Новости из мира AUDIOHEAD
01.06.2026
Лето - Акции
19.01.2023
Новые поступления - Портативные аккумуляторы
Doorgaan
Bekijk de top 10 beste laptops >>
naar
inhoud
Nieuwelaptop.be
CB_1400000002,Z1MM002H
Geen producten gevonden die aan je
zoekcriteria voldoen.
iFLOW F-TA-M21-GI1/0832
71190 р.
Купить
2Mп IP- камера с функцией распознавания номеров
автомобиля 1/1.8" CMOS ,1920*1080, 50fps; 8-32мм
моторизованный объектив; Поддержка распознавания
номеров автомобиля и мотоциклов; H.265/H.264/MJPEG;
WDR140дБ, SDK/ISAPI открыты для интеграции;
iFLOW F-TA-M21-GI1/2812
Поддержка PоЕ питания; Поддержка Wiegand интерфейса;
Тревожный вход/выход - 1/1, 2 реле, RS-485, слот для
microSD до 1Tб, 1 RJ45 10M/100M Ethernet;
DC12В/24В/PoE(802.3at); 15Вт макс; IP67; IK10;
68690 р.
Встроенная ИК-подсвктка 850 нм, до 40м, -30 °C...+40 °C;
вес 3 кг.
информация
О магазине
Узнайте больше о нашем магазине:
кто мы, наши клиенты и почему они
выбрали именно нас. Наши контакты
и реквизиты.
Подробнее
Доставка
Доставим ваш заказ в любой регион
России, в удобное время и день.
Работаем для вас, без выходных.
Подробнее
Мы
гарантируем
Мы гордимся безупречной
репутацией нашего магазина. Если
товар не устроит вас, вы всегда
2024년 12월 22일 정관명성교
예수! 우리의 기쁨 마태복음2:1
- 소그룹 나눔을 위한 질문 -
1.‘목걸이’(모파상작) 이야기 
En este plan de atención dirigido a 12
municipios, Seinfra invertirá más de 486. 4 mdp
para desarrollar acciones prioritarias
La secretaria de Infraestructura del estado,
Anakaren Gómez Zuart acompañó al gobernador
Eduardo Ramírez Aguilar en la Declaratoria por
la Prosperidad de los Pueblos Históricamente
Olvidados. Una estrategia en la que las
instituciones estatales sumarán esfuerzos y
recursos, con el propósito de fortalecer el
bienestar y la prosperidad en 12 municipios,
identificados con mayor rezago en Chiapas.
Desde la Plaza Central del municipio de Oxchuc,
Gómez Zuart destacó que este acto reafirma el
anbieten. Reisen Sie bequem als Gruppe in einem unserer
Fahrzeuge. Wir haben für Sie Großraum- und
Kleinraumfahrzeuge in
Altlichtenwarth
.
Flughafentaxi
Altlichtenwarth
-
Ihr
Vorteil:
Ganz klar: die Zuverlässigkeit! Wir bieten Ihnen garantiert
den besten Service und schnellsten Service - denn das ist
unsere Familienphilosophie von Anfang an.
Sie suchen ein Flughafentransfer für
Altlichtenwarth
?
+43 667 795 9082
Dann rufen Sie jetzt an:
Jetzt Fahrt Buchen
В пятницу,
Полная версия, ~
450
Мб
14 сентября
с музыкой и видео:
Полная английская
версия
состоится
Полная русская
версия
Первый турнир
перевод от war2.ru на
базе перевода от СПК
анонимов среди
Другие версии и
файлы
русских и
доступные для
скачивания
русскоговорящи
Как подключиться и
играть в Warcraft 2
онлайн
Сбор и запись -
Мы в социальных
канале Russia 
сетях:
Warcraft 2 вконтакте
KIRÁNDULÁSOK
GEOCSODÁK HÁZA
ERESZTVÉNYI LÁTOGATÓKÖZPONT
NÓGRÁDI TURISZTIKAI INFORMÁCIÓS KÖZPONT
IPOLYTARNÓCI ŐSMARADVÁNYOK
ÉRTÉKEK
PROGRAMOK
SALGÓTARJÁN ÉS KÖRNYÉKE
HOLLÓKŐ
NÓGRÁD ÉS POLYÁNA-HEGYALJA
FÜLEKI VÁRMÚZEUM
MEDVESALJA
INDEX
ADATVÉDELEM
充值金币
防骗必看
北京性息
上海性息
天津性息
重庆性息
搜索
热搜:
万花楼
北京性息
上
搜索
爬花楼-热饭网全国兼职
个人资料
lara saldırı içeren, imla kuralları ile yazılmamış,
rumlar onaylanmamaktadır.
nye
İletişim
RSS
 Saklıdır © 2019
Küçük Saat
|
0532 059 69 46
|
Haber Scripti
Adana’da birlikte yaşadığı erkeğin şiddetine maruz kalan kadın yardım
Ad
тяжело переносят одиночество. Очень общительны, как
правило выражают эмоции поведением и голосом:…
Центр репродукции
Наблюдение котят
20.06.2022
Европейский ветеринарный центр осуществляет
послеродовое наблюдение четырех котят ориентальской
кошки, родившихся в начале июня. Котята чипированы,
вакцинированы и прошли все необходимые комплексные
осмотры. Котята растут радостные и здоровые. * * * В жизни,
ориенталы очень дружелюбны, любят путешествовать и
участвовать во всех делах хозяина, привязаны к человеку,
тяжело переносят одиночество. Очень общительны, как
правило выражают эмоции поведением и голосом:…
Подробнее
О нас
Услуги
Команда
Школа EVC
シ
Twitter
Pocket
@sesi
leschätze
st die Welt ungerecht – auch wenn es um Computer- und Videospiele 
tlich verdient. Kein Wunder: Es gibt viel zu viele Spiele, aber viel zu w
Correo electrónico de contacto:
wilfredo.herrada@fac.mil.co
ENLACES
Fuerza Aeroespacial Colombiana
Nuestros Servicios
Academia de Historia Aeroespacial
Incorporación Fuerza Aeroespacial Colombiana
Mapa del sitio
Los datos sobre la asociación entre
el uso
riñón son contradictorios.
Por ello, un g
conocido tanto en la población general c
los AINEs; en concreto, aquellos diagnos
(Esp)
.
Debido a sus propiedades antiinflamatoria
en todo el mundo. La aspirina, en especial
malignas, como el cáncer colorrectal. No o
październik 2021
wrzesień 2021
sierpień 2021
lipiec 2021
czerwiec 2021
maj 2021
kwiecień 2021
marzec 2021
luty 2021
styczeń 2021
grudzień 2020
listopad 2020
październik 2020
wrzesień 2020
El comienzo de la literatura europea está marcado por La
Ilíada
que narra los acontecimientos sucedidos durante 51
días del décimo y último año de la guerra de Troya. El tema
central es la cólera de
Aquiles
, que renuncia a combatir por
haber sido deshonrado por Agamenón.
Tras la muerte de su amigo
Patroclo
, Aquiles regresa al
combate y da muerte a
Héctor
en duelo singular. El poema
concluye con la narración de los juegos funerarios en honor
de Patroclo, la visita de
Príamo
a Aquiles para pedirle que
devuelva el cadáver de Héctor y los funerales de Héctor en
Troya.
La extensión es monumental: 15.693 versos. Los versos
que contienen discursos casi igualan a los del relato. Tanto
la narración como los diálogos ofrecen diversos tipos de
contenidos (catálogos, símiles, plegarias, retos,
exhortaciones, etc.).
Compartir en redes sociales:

- - - - - - -

:: YOUR GOAL ::
Produce a verbatim copy of all the material.

:: ANSWER TO THIS EXERCISE ::
Новости из мира AUDIOHEAD
01.06.2026
Лето - Акции
19.01.2023
Новые поступления - Портативные аккумуляторы
Doorgaan
Bekijk de top 10 beste laptops >>
naar
inhoud
Nieuwelaptop.be
CB_1400000002,Z1MM002H
Geen producten gevonden die aan je
zoekcriteria voldoen.
iFLOW F-TA-M21-GI1/0832
71190 р.
Купить
2Mп IP- камера с функцией распознавания номеров
автомобиля 1/1.8" CMOS ,1920*1080, 50fps; 8-32мм
моторизованный объектив; Поддержка распознавания
номеров автомобиля и мотоциклов; H.265/H.264/MJPEG;
WDR140дБ, SDK/ISAPI открыты для интеграции;
iFLOW F-TA-M21-GI1/2812
Поддержка PоЕ питания; Поддержка Wiegand интерфейса;
Тревожный вход/выход - 1/1, 2 реле, RS-485, слот для
microSD до 1Tб, 1 RJ45 10M/100M Ethernet;
DC12В/24В/PoE(802.3at); 15Вт макс; IP67; IK10;
68690 р.
Встроенная ИК-подсвктка 850 нм, до 40м, -30 °C...+40 °C;
вес 3 кг.
информация
О магазине
Узнайте больше о нашем магазине:
кто мы, наши клиенты и почему они
выбрали именно нас. Наши контакты
и реквизиты.
Подробнее
Доставка
Доставим ваш заказ в любой регион
России, в удобное время и день.
Работаем для вас, без выходных.
Подробнее
Мы
гарантируем
Мы гордимся безупречной
репутацией нашего магазина. Если
товар не устроит вас, вы всегда
2024년 12월 22일 정관명성교
예수! 우리의 기쁨 마태복음2:1
- 소그룹 나눔을 위한 질문 -
1.‘목걸이’(모파상작) 이야기 
En este plan de atención dirigido a 12
municipios, Seinfra invertirá más de 486. 4 mdp
para desarrollar acciones prioritarias
La secretaria de Infraestructura del estado,
Anakaren Gómez Zuart acompañó al gobernador
Eduardo Ramírez Aguilar en la Declaratoria por
la Prosperidad de los Pueblos Históricamente
Olvidados. Una estrategia en la que las
instituciones estatales sumarán esfuerzos y
recursos, con el propósito de fortalecer el
bienestar y la prosperidad en 12 municipios,
identificados con mayor rezago en Chiapas.
Desde la Plaza Central del municipio de Oxchuc,
Gómez Zuart destacó que este acto reafirma el
anbieten. Reisen Sie bequem als Gruppe in einem unserer
Fahrzeuge. Wir haben für Sie Großraum- und
Kleinraumfahrzeuge in
Altlichtenwarth
.
Flughafentaxi
Altlichtenwarth
-
Ihr
Vorteil:
Ganz klar: die Zuverlässigkeit! Wir bieten Ihnen garantiert
den besten Service und schnellsten Service - denn das ist
unsere Familienphilosophie von Anfang an.
Sie suchen ein Flughafentransfer für
Altlichtenwarth
?
+43 667 795 9082
Dann rufen Sie jetzt an:
Jetzt Fahrt Buchen
В пятницу,
Полная версия, ~
450
Мб
14 сентября
с музыкой и видео:
Полная английская
версия
состоится
Полная русская
версия
Первый турнир
перевод от war2.ru на
базе перевода от СПК
анонимов среди
Другие версии и
файлы
русских и
доступные для
скачивания
русскоговорящи
Как подключиться и
играть в Warcraft 2
онлайн
Сбор и запись -
Мы в социальных
канале Russia 
сетях:
Warcraft 2 вконтакте
KIRÁNDULÁSOK
GEOCSODÁK HÁZA
ERESZTVÉNYI LÁTOGATÓKÖZPONT
NÓGRÁDI TURISZTIKAI INFORMÁCIÓS KÖZPONT
IPOLYTARNÓCI ŐSMARADVÁNYOK
ÉRTÉKEK
PROGRAMOK
SALGÓTARJÁN ÉS KÖRNYÉKE
HOLLÓKŐ
NÓGRÁD ÉS POLYÁNA-HEGYALJA
FÜLEKI VÁRMÚZEUM
MEDVESALJA
INDEX
ADATVÉDELEM
充值金币
防骗必看
北京性息
上海性息
天津性息
重庆性息
搜索
热搜:
万花楼
北京性息
上
搜索
爬花楼-热饭网全国兼职
个人资料
lara saldırı içeren, imla kuralları ile yazılmamış,
rumlar onaylanmamaktadır.
nye
İletişim
RSS
 Saklıdır © 2019
Küçük Saat
|
0532 059 69 46
|
Haber Scripti
Adana’da birlikte yaşadığı erkeğin şiddetine maruz kalan kadın yardım
Ad
тяжело переносят одиночество. Очень общительны, как
правило выражают эмоции поведением и голосом:…
Центр репродукции
Наблюдение котят
20.06.2022
Европейский ветеринарный центр осуществляет
послеродовое наблюдение четырех котят ориентальской
кошки, родившихся в начале июня. Котята чипированы,
вакцинированы и прошли все необходимые комплексные
осмотры. Котята растут радостные и здоровые. * * * В жизни,
ориенталы очень дружелюбны, любят путешествовать и
участвовать во всех делах хозяина, привязаны к человеку,
тяжело переносят одиночество. Очень общительны, как
правило выражают эмоции поведением и голосом:…
Подробнее
О нас
Услуги
Команда
Школа EVC
シ
Twitter
Pocket
@sesi
leschätze
st die Welt ungerecht – auch wenn es um Computer- und Videospiele 
tlich verdient. Kein Wunder: Es gibt viel zu viele Spiele, aber viel zu w
Correo electrónico de contacto:
wilfredo.herrada@fac.mil.co
ENLACES
Fuerza Aeroespacial Colombiana
Nuestros Servicios
Academia de Historia Aeroespacial
Incorporación Fuerza Aeroespacial Colombiana
Mapa del sitio
Los datos sobre la asociación entre
el uso
riñón son contradictorios.
Por ello, un g
conocido tanto en la población general c
los AINEs; en concreto, aquellos diagnos
(Esp)
.
Debido a sus propiedades antiinflamatoria
en todo el mundo. La aspirina, en especial
malignas, como el cáncer colorrectal. No o
październik 2021
wrzesień 2021
sierpień 2021
lipiec 2021
czerwiec 2021
maj 2021
kwiecień 2021
marzec 2021
luty 2021
styczeń 2021
grudzień 2020
listopad 2020
październik 2020
wrzesień 2020
El comienzo de la literatura europea está marcado por La
Ilíada
que narra los acontecimientos sucedidos durante 51
días del décimo y último año de la guerra de Troya. El tema
central es la cólera de
Aquiles
, que renuncia a combatir por
haber sido deshonrado por Agamenón.
Tras la muerte de su amigo
Patroclo
, Aquiles regresa al
combate y da muerte a
Héctor
en duelo singular. El poema
concluye con la narración de los juegos funerarios en honor
de Patroclo, la visita de
Príamo
a Aquiles para pedirle que
devuelva el cadáver de Héctor y los funerales de Héctor en
Troya.
La extensión es monumental: 15.693 versos. Los versos
que contienen discursos casi igualan a los del relato. Tanto
la narración como los diálogos ofrecen diversos tipos de
contenidos (catálogos, símiles, plegarias, retos,
exhortaciones, etc.).
Compartir en redes sociales:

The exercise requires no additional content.